Ao depositar na “pessoa” o voto, o eleitor abre a porta do arbítrio, pois o eleito se sente descompromissado com projetos ou programas, ou seja, com o contrato eleitoral.
Ao votar, parte do eleitorado aposta na esperança de que seu candidato agirá para resolver demandas diversas. Mas, o sentimento messiânico predomina nessa relação. O brasileiro crê, conforme o senso comum, no indivíduo, o político, que terá o poder de decidir. E assim afasta qualquer possibilidade de discutir programas ou projetos, que seriam o norte da ação da autoridade política eleita. Ao depositar na “pessoa” o voto, o eleitor abre a porta do arbítrio, pois o eleito se sente descompromissado com projetos ou programas, ou seja, com o contrato eleitoral.

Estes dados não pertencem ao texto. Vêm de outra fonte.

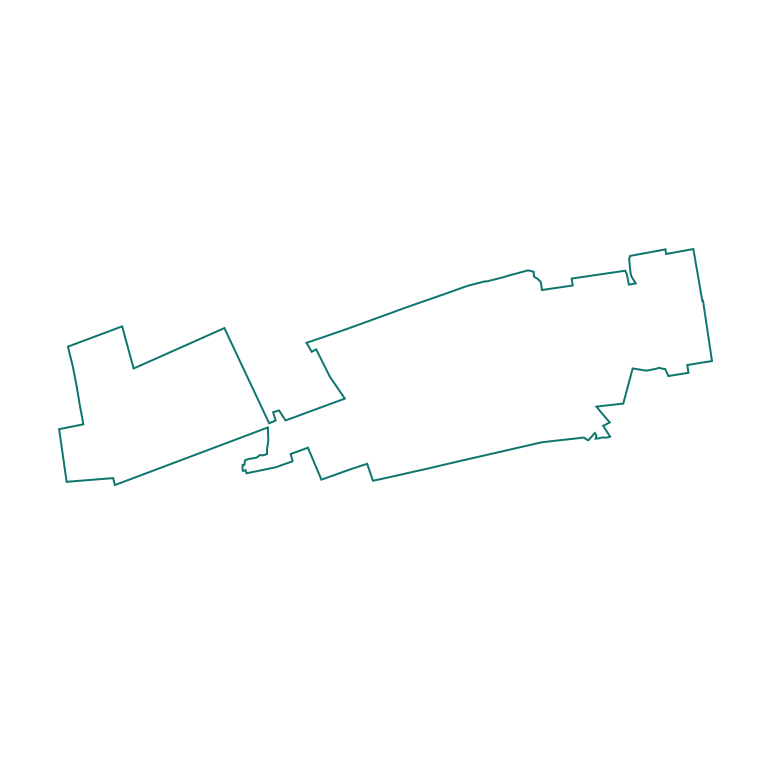 Draganesti, Galati, Romania, rotated 172°
{"feature_id": "2599482B97201329227047", "entity_name": "Draganesti", "entity_type": "district", "adm_level": 2, "iso_a3": "ROU", "parent_name": "Romania", "parent_adm1": "Galati", "projection": "robinson", "projection_center": [27.487, 45.796], "detail": "fine", "context": "isolated", "style": "outline", "palette": "teal", "viewbox_px": 768, "rotation_deg": 172, "n_neighbors": 0, "source": "geoboundaries", "source_scale": "gbopen_adm2", "svg_char_len": 2336}
<svg xmlns="http://www.w3.org/2000/svg" viewBox="0 0 768 768"><g transform="rotate(172 384 384)"><path d="M56.5,422.1L56.8,422.1L57.2,422.1L57.5,430.1L57.6,435.9L57.7,437.8L58.2,453.6L58.3,456.0L58.4,457.2L58.4,458.4L58.5,460.9L58.5,463.3L58.5,463.8L58.9,474.6L86.5,473.5L86.6,478.2L87.2,478.1L122.4,476.6L123.9,473.5L124.4,459.7L124.0,456.1L120.8,448.6L127.6,448.3L128.3,458.9L129.4,462.6L183.5,462.3L183.4,455.3L214.5,455.1L214.5,462.1L215.0,463.9L217.4,466.9L220.5,469.4L220.2,474.3L225.4,476.5L239.8,474.7L243.6,474.3L248.3,473.6L249.2,473.3L249.3,473.3L267.8,471.3L269.9,471.6L286.0,469.8L289.4,469.2L289.5,469.2L308.8,465.2L336.7,459.7L360.4,454.9L360.9,454.7L412.0,443.9L427.0,440.9L435.6,439.3L435.8,439.2L455.0,435.6L451.1,426.0L446.3,427.7L436.5,398.5L424.8,375.0L486.6,361.6L491.6,372.4L493.9,372.1L497.7,371.5L496.4,362.9L503.2,361.1L534.3,461.6L629.8,434.2L635.3,477.5L652.9,473.6L678.7,467.9L691.8,465.0L690.0,447.6L689.7,444.2L688.6,422.4L688.2,405.7L688.0,401.3L687.8,396.9L687.5,392.5L687.4,385.9L712.0,384.5L711.9,339.7L711.9,331.3L665.3,328.5L664.6,321.4L561.8,344.4L505.1,357.1L505.2,354.6L505.6,352.6L506.4,344.2L506.9,342.8L507.5,340.0L508.0,339.0L509.0,335.2L509.6,331.0L511.1,330.6L513.6,330.2L517.0,330.9L518.6,329.7L520.8,328.8L526.9,328.6L528.6,328.6L532.1,327.8L533.6,323.3L535.2,323.6L535.6,322.2L535.8,320.0L536.0,318.3L535.8,317.5L533.1,317.9L532.5,314.7L502.8,316.6L485.9,320.1L485.2,320.5L486.2,327.7L472.8,330.5L468.2,331.5L459.3,298.0L429.0,304.2L420.4,305.8L411.8,307.3L408.4,289.8L401.4,290.2L358.1,293.7L352.1,294.2L324.7,296.7L318.9,297.2L236.0,304.3L223.5,304.0L199.0,303.3L193.6,303.2L190.3,300.1L189.4,299.9L185.8,302.9L182.0,306.1L180.8,303.3L181.1,302.5L182.0,300.4L177.7,300.3L175.9,300.7L171.3,300.0L170.8,299.9L168.1,300.2L167.4,300.4L167.7,300.9L168.0,301.6L169.5,304.9L172.8,312.1L165.8,314.5L171.8,323.9L176.8,332.0L174.8,332.0L149.8,331.3L140.2,353.9L135.6,364.8L131.3,363.5L124.0,361.2L122.2,360.7L120.0,360.8L113.9,361.1L112.5,361.3L111.1,361.4L110.8,361.5L110.1,361.6L109.0,361.8L107.7,361.0L107.1,360.7L103.5,359.7L103.3,359.0L103.1,358.4L102.9,357.7L102.3,355.9L102.2,355.3L102.1,354.9L101.8,354.0L101.5,353.2L101.3,352.3L99.7,352.3L98.5,352.4L97.2,352.4L96.8,352.4L81.0,352.7L81.0,360.6L76.0,360.7L56.0,361.1L56.5,422.1Z" fill="none" stroke="#0f766e" stroke-width="2"/></g></svg>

Como o arbítrio é um recurso oposto à lealdade, o político eleito como autoridade - e não como servidor ou representante de eleitores a quem deve satisfação - age conforme os próprios desejos. A parcela que está comprometida com programas e princípios partidários discursa e age para minorias. Desse modo, prevalece a relação quase espúria entre o eleitor, que deposita o voto no messias, e o eleito, que modula o discurso e a decisão conforme o desejo do momento. Assim Bolsonaro tem agido, como um camaleão, nos últimos meses. Do discurso do “basta”, “chega”, passou à conversa malemolente com o centrão e as lideranças mais à direita no Congresso Nacional e com o STF, apesar de alisar poucos ministros, como Gilmar Mendes e Tóffoli. E age assim conforme as relações e as práticas ilícitas dos filhos e do próprio são evidenciadas pelos jornais, pelo MPF e pela PF.

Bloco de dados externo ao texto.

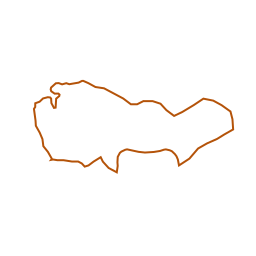 Pyongwon, P'yŏngan-namdo, North Korea (Mercator projection), rotated 28°
{"feature_id": "82179303B73199246171338", "entity_name": "Pyongwon", "entity_type": "district", "adm_level": 2, "iso_a3": "PRK", "parent_name": "North Korea", "parent_adm1": "P'yŏngan-namdo", "projection": "mercator", "projection_center": [125.567, 39.283], "detail": "fine", "context": "isolated", "style": "outline", "palette": "amber", "viewbox_px": 256, "rotation_deg": 28, "n_neighbors": 0, "source": "geoboundaries", "source_scale": "gbopen_adm2", "svg_char_len": 1255}
<svg xmlns="http://www.w3.org/2000/svg" viewBox="0 0 256 256"><g transform="rotate(28 128 128)"><path d="M75.1,192.2L76.6,191.0L80.7,189.6L86.2,186.7L94.3,183.9L99.8,181.0L103.9,181.0L107.9,182.4L110.7,179.6L113.4,173.8L117.6,166.6L121.6,169.5L129.7,172.4L138.9,172.4L136.7,166.3L134.8,163.3L132.5,158.3L132.5,153.8L133.2,152.0L135.8,148.5L137.2,147.3L148.5,144.1L154.5,141.7L162.1,137.0L167.0,133.3L170.0,130.2L171.5,129.1L175.2,128.1L177.6,127.9L181.6,129.0L184.1,130.2L186.8,132.4L190.6,137.1L196.6,126.2L199.5,113.2L205.0,104.5L211.8,95.8L216.0,88.6L221.5,79.9L216.1,71.2L210.7,65.3L208.2,65.0L199.9,63.9L190.4,63.8L180.8,66.7L175.3,76.9L168.4,88.4L163.0,95.7L153.5,94.2L145.3,91.3L137.2,92.7L129.0,97.0L124.9,102.8L119.4,105.7L109.9,104.2L103.1,104.2L95.0,104.2L88.2,104.2L80.0,107.1L71.9,107.0L66.4,107.4L65.3,108.0L63.1,111.1L55.6,116.9L52.5,117.4L49.3,120.4L45.7,120.9L43.3,122.4L41.1,128.4L41.6,130.2L43.0,131.6L47.1,132.1L50.4,130.3L51.9,130.7L52.3,132.1L50.8,135.8L54.5,144.0L53.2,145.0L48.7,142.0L46.3,138.1L44.9,137.6L43.4,138.2L42.8,138.4L39.1,141.8L37.6,146.3L34.5,149.7L36.2,153.0L36.0,155.3L42.9,164.9L45.6,169.3L52.3,173.6L57.7,178.0L61.8,183.8L68.5,186.7L75.3,191.0L75.1,192.2Z" fill="none" stroke="#b45309" stroke-width="2"/></g></svg>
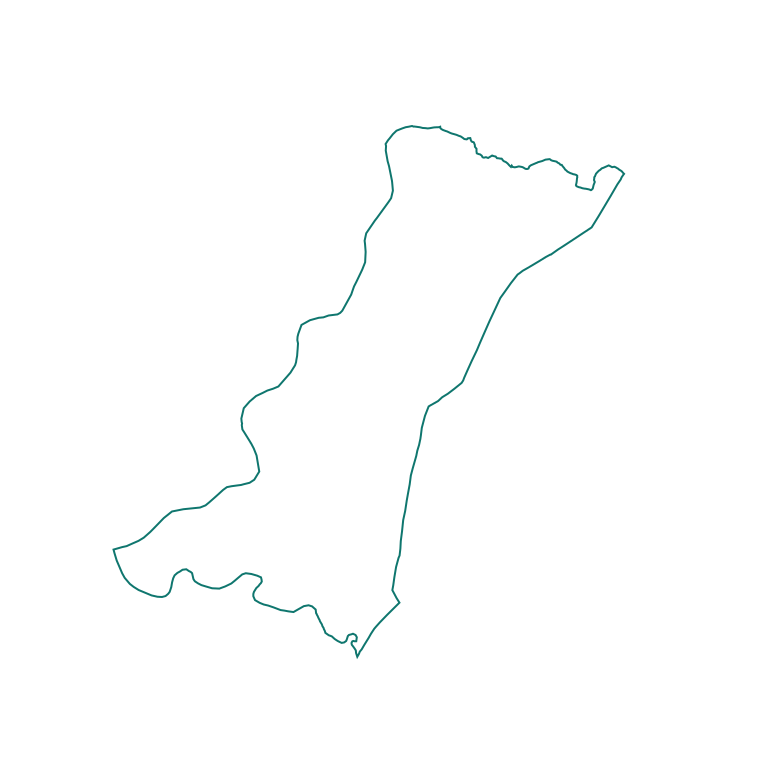 Ziguinchor, Ziguinchor, Senegal, rotated 308°
{"feature_id": "50182788B19119296887329", "entity_name": "Ziguinchor", "entity_type": "district", "adm_level": 2, "iso_a3": "SEN", "parent_name": "Senegal", "parent_adm1": "Ziguinchor", "projection": "albers", "projection_center": [-16.18, 12.511], "detail": "fine", "context": "isolated", "style": "outline", "palette": "teal", "viewbox_px": 768, "rotation_deg": 308, "n_neighbors": 0, "source": "geoboundaries", "source_scale": "gbopen_adm2", "svg_char_len": 5762}
<svg xmlns="http://www.w3.org/2000/svg" viewBox="0 0 768 768"><g transform="rotate(308 384 384)"><path d="M87.0,272.8L84.6,276.0L80.3,282.1L77.4,287.4L73.7,294.1L71.6,299.0L70.0,306.8L70.0,311.6L70.6,317.5L74.3,331.0L76.9,336.5L79.5,340.2L82.4,342.4L85.7,343.1L88.2,343.1L93.0,341.4L97.3,339.1L101.1,337.5L104.3,336.8L108.0,337.5L110.5,338.6L113.6,339.6L116.3,342.3L116.5,345.4L116.9,347.4L116.8,349.2L112.9,354.0L112.1,356.4L112.4,360.2L113.1,363.9L114.8,368.3L117.2,374.3L121.4,380.2L125.9,383.0L126.9,383.6L132.8,386.5L137.1,387.5L141.5,388.4L146.7,389.5L149.8,391.6L152.6,396.4L154.9,402.1L155.9,406.1L154.5,407.9L153.1,409.3L151.3,409.6L149.5,409.4L147.7,409.5L144.6,409.0L140.1,409.5L138.1,410.3L136.3,411.7L134.3,415.4L135.0,420.7L136.2,425.0L138.1,429.1L140.0,434.6L142.2,441.7L144.1,445.0L145.9,448.5L147.3,450.9L148.6,453.1L150.6,453.9L151.1,454.1L159.6,457.6L163.2,460.8L164.5,464.3L164.4,465.4L164.2,469.0L163.3,469.9L161.6,471.6L161.5,472.2L161.1,472.7L160.6,473.8L160.3,474.6L160.0,475.1L159.5,476.0L158.9,477.2L158.4,478.5L158.0,479.0L157.7,479.5L157.0,481.2L156.6,482.4L156.1,483.4L155.2,484.7L154.6,486.5L153.8,487.6L153.1,489.2L152.2,490.5L151.8,491.0L152.0,495.2L152.5,496.6L153.0,498.3L152.7,502.2L153.0,505.8L153.9,510.0L155.8,511.7L158.2,512.4L160.2,511.8L163.1,510.7L164.7,510.9L166.8,512.5L168.1,513.3L168.7,516.1L168.2,517.3L167.7,518.5L167.0,518.9L164.2,520.5L163.2,519.3L162.7,518.1L161.8,517.5L160.3,517.7L159.5,518.2L158.7,519.2L158.0,521.9L157.9,522.2L157.4,523.9L156.7,525.8L156.0,526.5L154.9,527.5L152.6,530.9L156.0,530.4L158.2,529.7L161.1,529.8L166.2,529.1L174.5,528.2L179.2,527.5L185.1,527.0L187.6,527.1L193.6,527.5L204.0,528.6L216.5,530.2L221.2,530.8L223.0,525.8L226.7,517.5L231.1,515.2L238.0,511.2L247.2,506.2L256.0,502.5L258.4,501.9L264.3,498.3L270.6,493.9L279.2,488.8L288.6,482.9L296.9,478.9L306.3,473.6L313.3,469.9L320.6,466.1L328.4,461.5L334.9,458.7L347.2,453.7L352.0,451.3L357.5,449.2L362.6,446.7L363.1,446.5L363.4,446.3L366.2,444.7L372.7,440.8L384.1,435.9L393.8,433.0L395.9,433.8L403.8,437.1L409.4,438.0L415.6,440.3L423.6,442.4L432.7,444.5L435.6,444.2L438.1,443.4L445.6,441.5L455.9,439.0L467.8,436.4L475.5,434.3L488.0,431.1L498.3,428.5L508.3,426.2L523.4,422.7L531.0,422.4L541.4,421.9L552.5,421.9L554.7,422.6L558.6,423.6L563.7,425.7L576.0,430.5L583.6,433.3L588.4,435.4L588.6,435.8L592.3,436.9L597.0,438.3L607.1,441.8L635.2,451.2L637.1,451.0L648.2,449.8L672.0,446.8L685.0,445.0L691.0,444.6L693.1,444.0L696.3,443.8L697.4,443.8L697.5,443.0L697.6,442.3L697.7,441.6L697.9,441.1L698.0,439.9L697.9,438.9L697.7,437.5L697.8,435.9L697.6,434.9L697.5,433.7L697.1,431.9L696.2,431.0L695.3,430.3L694.9,427.9L694.6,426.5L692.5,425.4L689.3,423.7L688.1,422.9L687.2,422.7L686.1,422.6L684.4,422.0L682.8,421.8L680.3,421.6L678.4,422.1L677.6,422.4L676.4,422.4L675.5,423.1L674.0,423.9L673.0,425.7L671.4,426.2L670.0,426.6L666.5,428.2L664.8,428.0L664.6,428.0L664.1,427.7L663.9,426.8L663.5,425.6L662.7,424.0L662.1,422.8L661.4,421.7L660.4,419.8L659.8,417.9L659.1,416.5L658.8,415.5L658.4,413.9L658.9,412.8L660.7,412.0L662.0,411.3L663.6,410.3L664.2,409.9L664.7,409.6L665.2,409.3L666.0,409.0L666.3,408.6L667.1,408.0L667.1,406.8L666.5,405.2L665.8,403.9L665.5,402.7L664.9,401.0L664.5,398.9L664.3,397.6L664.5,396.6L664.5,394.8L665.1,393.0L665.7,390.2L666.1,389.2L665.4,388.1L665.7,386.3L665.3,384.3L665.5,383.3L665.2,382.5L664.4,380.8L663.6,379.2L663.2,377.7L663.3,376.7L663.1,376.0L660.2,373.1L657.1,371.4L653.6,368.8L652.7,368.4L651.7,367.8L649.7,366.7L646.8,365.1L644.9,364.6L642.7,365.2L641.5,364.4L640.7,363.1L640.5,362.0L640.4,360.6L640.0,359.2L639.5,358.2L638.5,356.3L637.1,355.2L636.9,355.1L635.3,353.7L634.2,351.7L634.7,350.2L633.2,350.4L633.4,348.3L633.9,345.6L633.9,343.3L633.4,341.5L633.4,340.1L633.5,339.6L633.7,339.4L633.8,339.0L634.0,338.1L633.7,337.4L633.3,337.1L632.5,335.5L631.5,334.0L632.0,331.9L631.3,330.6L630.8,329.1L630.5,328.9L630.5,328.5L626.2,326.9L625.5,324.7L623.9,323.4L623.5,322.6L623.5,321.6L624.1,320.5L624.1,319.9L624.1,318.4L623.4,316.9L622.9,315.1L624.3,313.6L626.3,312.1L626.9,309.6L628.3,308.4L629.6,306.2L629.7,305.7L629.2,304.7L629.2,304.2L629.0,303.8L629.5,302.5L630.9,300.6L630.1,299.6L629.1,298.7L628.6,298.9L627.7,298.6L626.5,296.5L626.5,294.7L626.3,291.9L625.8,290.7L625.5,289.7L625.0,287.8L624.0,285.3L623.2,283.4L622.7,281.9L622.3,280.1L621.9,278.3L621.4,277.0L620.8,275.1L620.4,273.8L620.2,272.0L620.4,270.8L621.3,269.9L620.2,269.2L618.6,267.3L617.5,266.0L616.4,264.9L613.9,262.7L612.3,261.1L611.2,259.2L609.6,256.9L608.4,254.2L606.6,251.1L605.4,249.1L605.1,248.9L604.8,248.1L604.6,247.3L604.5,247.2L602.0,245.1L599.7,243.0L596.6,241.0L594.4,239.7L591.3,237.9L586.3,237.2L581.1,237.2L578.6,237.1L574.1,237.5L572.8,239.1L569.0,241.7L561.8,249.7L558.8,253.8L549.1,265.1L547.9,266.3L541.8,272.0L534.8,275.2L530.5,275.5L510.5,276.2L507.2,276.2L491.8,277.2L485.0,280.5L482.6,282.9L476.8,288.2L468.3,294.2L460.8,296.4L458.6,296.9L447.2,299.4L442.5,300.3L438.6,301.6L434.3,303.1L418.0,305.7L416.1,306.0L413.1,305.7L410.2,304.5L403.9,298.2L399.2,295.2L396.0,291.8L388.7,286.4L379.8,282.6L370.9,285.5L368.0,286.8L365.2,288.7L363.0,291.3L358.7,294.2L352.7,298.2L348.7,300.3L347.0,301.3L344.0,302.4L337.1,303.1L335.4,303.3L317.0,302.3L312.0,299.5L307.0,296.1L302.3,293.9L295.8,290.6L287.5,288.9L278.6,288.4L268.9,292.9L266.4,295.3L265.5,296.5L264.1,297.2L261.0,300.4L260.5,301.8L260.1,303.0L257.2,310.9L255.6,315.2L255.5,315.3L255.5,315.5L255.0,316.7L253.0,321.1L249.2,327.6L238.2,339.6L228.7,340.7L223.4,338.9L218.7,335.2L216.4,333.5L214.2,331.3L209.6,326.8L206.0,323.7L201.4,322.4L192.6,320.9L183.0,319.1L178.5,318.1L173.4,315.1L161.8,303.0L153.0,295.4L142.8,293.0L130.6,291.7L123.6,290.9L115.0,289.3L109.2,287.1L103.3,283.9L97.8,281.0L94.3,278.1L87.0,272.8Z" fill="none" stroke="#0f766e" stroke-width="2"/></g></svg>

Tais informações chegam, hoje, rápida e exponencialmente a inúmeros segmentos que se informam pelas redes. A “traição” do eleitor é inerente à “traição” dos eleitos, os quais quando assumem o mandato passam a se preocupar com as benesses e privilégios. Em alguns momentos da posse de vereadores ou deputados, logo em seguida há uma tradicional e inescapável reunião com as mesas diretoras de cada Casa legislativa, Câmara Municipal ou Assembleia. Em pauta, quais são os privilégios e vantagens a serem entregues a vereadores e deputados.
Começa aí a traição.
Marcel J. Cheida, jornalista, professor na Faculdade de Jornalismo na Puc Campinas. Diretor da Associação Brasileira de Ensino de Jornalismo (Abejor).